→ EXERCISE BRIEF: Give the data back exactly. Leave out any images.

→ DATA EXTRACT:
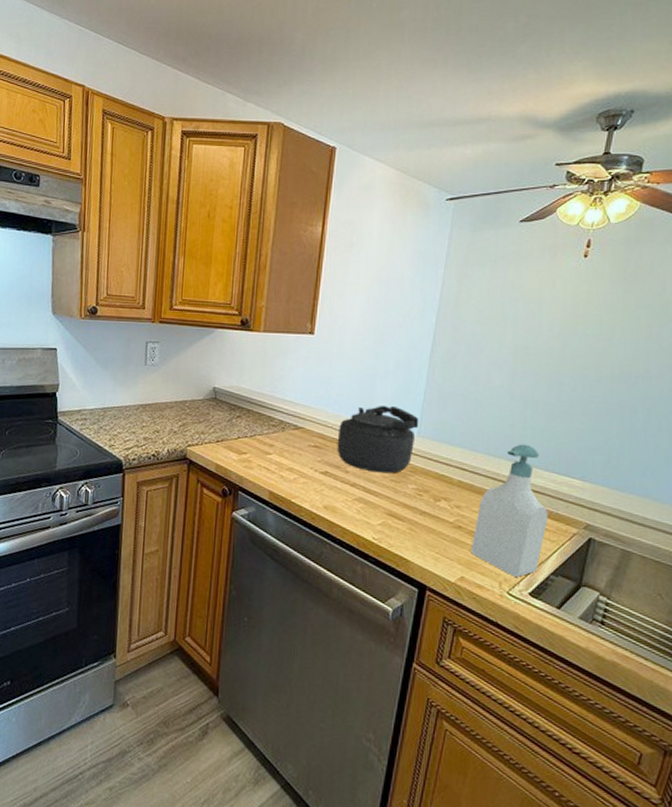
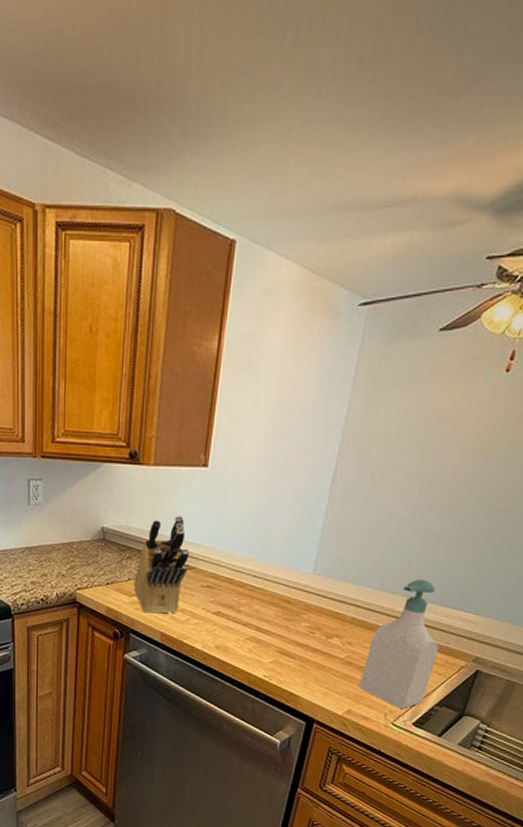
knife block: none [243,377,297,473] -> present [133,515,189,614]
kettle: present [337,406,419,474] -> none [230,543,316,612]

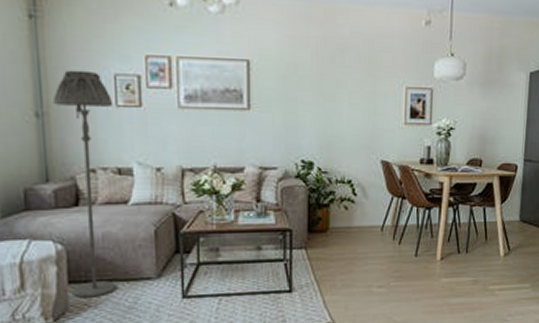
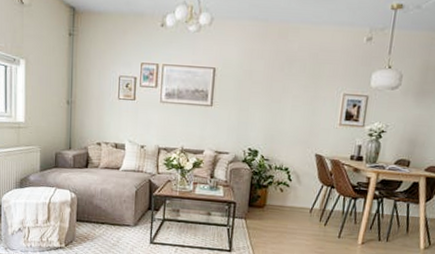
floor lamp: present [52,70,116,298] -> none [78,72,117,234]

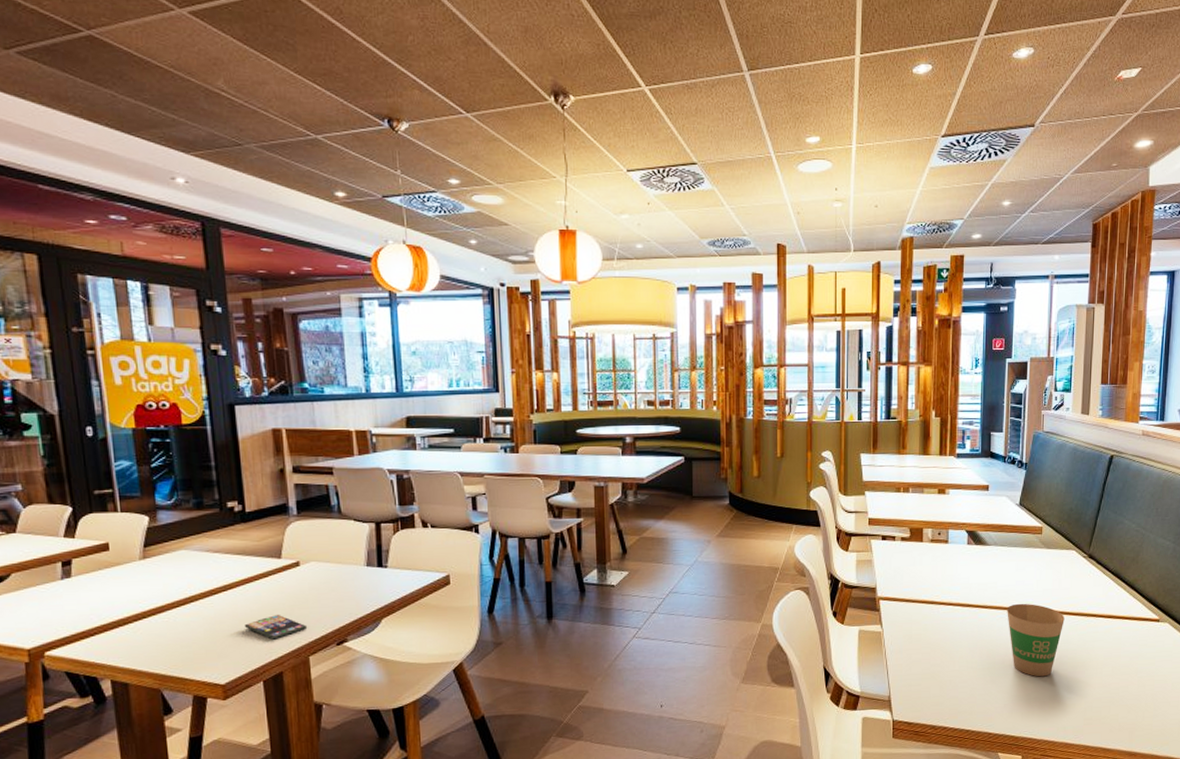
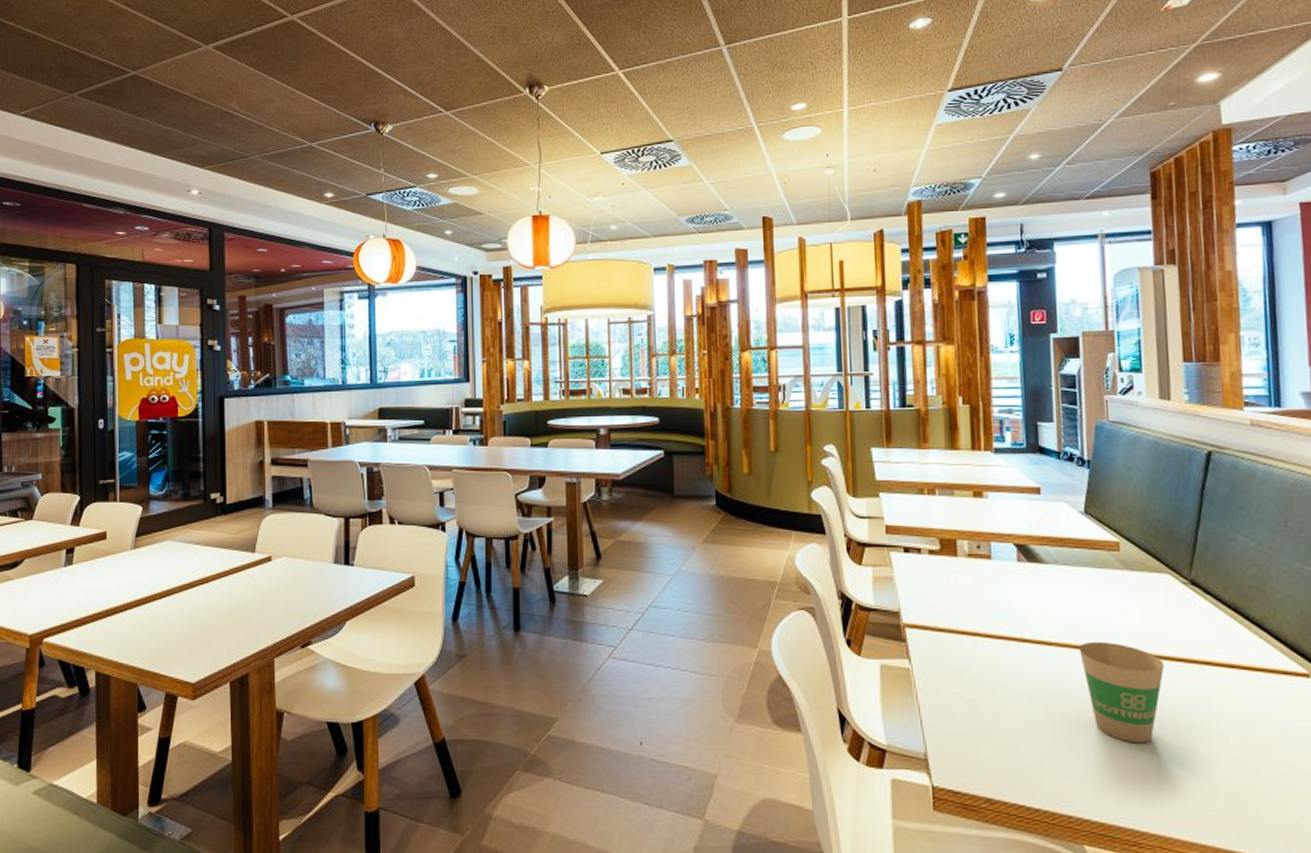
smartphone: present [245,615,308,640] -> none [218,612,275,638]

→ OUTPUT OF THE EXERCISE:
knife block: none [243,377,297,473] -> present [133,515,189,614]
kettle: present [337,406,419,474] -> none [230,543,316,612]

floor lamp: present [52,70,116,298] -> none [78,72,117,234]

smartphone: present [245,615,308,640] -> none [218,612,275,638]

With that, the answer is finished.